Despite the apparent success of the Logic Theorist, it was a small program that used brute force to solve a relatively simple problem, similar to how Deep Blue determined the best moves in its game against Kasparov. It did not approach McCarthy’s vision of a thinking machine.

And not all of McCarthy’s colleagues were optimistic such a thing could be made. Skeptics doubted AGI was possible with the available technology or even with machinery still to come. Instead, they saw a future that was in many ways similar to today’s world, where sophisticated electronic tools perform discrete tasks autonomously. Apart from the technological challenges, many doubted the basic philosophy that an AI could think like a person. Decades later in 1980 these doubts were consolidated by the philosopher John Searle in what became the most-cited argument against McCarthy’s vision of AI. Searle claimed that all AI was fated by definition to be narrow: adept at one task but without understanding or desiring to do anything else. He published a thought experiment known as the Chinese room to demonstrate his reasoning. Searle’s idea goes something like this.

Imagine you are locked in a room with a book that allows you to match one set of Chinese characters with another. Every day someone slides a piece of paper under the door with a Chinese phrase written on it. Because you cannot read or speak Chinese, you must search the guide book to find the day’s new phrase as well as its appropriate response. After you have written your response, you slide the paper back under the door. To anyone outside the room it appears as though you are taking part in a conversation in Chinese, even though you have no idea of the content of that conversation.

Searle’s point is that a computer will always be the transcriber in that room, writing responses without understanding their meaning, and will therefore never be a conscious being, despite how it may appear to the computer’s user.

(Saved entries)
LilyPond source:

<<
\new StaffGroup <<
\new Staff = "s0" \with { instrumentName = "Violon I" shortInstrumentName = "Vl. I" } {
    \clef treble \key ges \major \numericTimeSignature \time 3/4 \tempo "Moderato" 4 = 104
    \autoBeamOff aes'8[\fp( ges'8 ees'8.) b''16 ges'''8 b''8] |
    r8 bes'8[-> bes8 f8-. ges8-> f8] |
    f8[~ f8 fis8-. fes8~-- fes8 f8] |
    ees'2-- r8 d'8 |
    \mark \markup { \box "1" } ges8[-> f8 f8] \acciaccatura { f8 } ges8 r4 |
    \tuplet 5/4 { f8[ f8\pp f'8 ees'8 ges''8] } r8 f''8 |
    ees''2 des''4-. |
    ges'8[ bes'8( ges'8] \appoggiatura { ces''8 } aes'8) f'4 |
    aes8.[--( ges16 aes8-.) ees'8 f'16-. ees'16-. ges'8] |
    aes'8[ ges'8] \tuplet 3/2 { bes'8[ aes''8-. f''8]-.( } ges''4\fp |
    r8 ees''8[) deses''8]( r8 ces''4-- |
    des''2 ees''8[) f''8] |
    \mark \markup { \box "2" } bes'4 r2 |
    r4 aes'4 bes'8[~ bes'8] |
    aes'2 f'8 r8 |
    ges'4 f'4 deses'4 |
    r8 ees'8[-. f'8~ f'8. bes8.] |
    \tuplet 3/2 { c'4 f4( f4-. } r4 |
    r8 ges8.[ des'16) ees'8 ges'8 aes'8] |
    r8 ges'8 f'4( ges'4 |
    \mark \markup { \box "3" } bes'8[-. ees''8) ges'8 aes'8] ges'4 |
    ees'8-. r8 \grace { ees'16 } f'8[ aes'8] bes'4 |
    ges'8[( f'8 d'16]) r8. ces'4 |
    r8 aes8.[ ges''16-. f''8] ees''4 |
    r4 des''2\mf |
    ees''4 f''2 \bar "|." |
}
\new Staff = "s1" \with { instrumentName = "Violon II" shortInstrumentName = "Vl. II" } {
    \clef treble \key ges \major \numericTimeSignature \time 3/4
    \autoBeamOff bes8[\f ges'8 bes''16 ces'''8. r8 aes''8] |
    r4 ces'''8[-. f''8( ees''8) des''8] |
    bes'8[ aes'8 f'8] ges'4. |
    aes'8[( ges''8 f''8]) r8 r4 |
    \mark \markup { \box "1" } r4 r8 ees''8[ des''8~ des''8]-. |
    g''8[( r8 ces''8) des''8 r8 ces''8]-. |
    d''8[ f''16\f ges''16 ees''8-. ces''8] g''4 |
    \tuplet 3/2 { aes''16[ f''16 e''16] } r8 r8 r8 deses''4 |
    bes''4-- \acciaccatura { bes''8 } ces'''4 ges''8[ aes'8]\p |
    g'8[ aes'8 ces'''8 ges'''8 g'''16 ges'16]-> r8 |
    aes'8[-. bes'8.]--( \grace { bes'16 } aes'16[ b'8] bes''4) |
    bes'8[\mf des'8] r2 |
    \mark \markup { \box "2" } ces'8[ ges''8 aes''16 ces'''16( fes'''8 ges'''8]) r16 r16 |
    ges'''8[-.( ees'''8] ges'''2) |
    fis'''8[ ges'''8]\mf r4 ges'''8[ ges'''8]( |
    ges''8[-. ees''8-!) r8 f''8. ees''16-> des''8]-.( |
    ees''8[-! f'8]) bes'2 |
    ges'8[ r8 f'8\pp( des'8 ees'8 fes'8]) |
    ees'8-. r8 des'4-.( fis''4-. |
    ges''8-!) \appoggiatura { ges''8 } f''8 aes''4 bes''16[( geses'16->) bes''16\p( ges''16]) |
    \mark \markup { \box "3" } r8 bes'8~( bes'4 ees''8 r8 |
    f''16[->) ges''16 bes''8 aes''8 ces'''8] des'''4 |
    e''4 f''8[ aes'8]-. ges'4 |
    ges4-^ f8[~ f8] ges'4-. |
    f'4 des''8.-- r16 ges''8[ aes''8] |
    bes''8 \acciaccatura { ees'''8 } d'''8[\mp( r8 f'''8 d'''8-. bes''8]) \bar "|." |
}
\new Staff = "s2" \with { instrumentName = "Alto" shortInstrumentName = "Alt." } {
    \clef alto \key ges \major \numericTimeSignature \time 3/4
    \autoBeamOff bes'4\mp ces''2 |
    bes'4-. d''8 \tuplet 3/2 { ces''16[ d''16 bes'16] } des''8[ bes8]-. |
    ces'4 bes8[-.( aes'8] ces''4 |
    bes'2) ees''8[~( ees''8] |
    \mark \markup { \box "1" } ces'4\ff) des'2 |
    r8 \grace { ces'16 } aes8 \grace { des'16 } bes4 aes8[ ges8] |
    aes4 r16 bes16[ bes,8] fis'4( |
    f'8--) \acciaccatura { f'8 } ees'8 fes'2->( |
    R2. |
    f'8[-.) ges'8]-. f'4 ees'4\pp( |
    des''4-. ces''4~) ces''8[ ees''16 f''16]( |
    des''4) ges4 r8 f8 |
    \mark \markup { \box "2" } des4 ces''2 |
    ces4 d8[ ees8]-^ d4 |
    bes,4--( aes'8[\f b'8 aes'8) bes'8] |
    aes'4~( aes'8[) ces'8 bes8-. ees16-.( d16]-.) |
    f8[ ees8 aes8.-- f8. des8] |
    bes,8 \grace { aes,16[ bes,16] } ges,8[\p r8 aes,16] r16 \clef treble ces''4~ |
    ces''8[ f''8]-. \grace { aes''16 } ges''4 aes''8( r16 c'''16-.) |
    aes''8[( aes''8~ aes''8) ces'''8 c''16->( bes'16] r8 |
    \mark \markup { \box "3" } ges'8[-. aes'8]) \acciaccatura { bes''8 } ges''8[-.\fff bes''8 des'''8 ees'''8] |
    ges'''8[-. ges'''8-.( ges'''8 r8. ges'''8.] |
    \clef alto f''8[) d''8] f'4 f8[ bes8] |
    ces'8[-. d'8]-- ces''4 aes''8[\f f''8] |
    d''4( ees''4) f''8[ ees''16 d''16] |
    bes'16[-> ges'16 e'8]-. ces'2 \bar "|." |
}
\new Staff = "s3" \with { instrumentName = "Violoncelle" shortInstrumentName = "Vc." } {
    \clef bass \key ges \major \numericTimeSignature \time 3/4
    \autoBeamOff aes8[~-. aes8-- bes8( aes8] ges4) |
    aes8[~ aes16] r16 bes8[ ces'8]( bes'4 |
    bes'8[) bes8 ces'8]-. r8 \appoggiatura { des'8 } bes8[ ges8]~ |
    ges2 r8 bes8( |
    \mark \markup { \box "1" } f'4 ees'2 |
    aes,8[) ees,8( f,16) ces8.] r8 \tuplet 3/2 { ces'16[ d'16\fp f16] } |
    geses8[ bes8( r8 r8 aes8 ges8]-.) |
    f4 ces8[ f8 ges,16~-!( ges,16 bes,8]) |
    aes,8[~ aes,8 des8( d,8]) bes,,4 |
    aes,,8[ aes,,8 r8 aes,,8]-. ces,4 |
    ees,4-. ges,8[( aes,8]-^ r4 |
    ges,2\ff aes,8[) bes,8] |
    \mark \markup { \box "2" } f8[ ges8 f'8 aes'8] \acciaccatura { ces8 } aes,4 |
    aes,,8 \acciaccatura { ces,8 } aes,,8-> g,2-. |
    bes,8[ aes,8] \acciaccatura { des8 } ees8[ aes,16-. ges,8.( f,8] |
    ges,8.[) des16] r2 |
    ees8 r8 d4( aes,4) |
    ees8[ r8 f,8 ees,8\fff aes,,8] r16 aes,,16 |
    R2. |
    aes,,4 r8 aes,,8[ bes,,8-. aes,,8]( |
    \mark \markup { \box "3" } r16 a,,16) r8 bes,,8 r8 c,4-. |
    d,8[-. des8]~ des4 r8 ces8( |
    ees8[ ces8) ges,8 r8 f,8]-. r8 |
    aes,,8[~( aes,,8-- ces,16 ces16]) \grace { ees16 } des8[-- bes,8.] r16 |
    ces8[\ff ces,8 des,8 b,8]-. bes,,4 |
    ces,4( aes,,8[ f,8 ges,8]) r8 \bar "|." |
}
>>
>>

> PROBLEMS TO WORK ON:
1. Please repeat, word for word, the section of the passage on the Chinese room from "Imagine you are" up to and including "the computer’s user.".
2. According to the passage on the Chinese room, in what year did John Searle consolidate the doubts about McCarthy's vision of AI?

> SOLUTIONS:
1.
Imagine you are locked in a room with a book that allows you to match one set of Chinese characters with another. Every day someone slides a piece of paper under the door with a Chinese phrase written on it. Because you cannot read or speak Chinese, you must search the guide book to find the day’s new phrase as well as its appropriate response. After you have written your response, you slide the paper back under the door. To anyone outside the room it appears as though you are taking part in a conversation in Chinese, even though you have no idea of the content of that conversation.

Searle’s point is that a computer will always be the transcriber in that room, writing responses without understanding their meaning, and will therefore never be a conscious being, despite how it may appear to the computer’s user.

2. 1980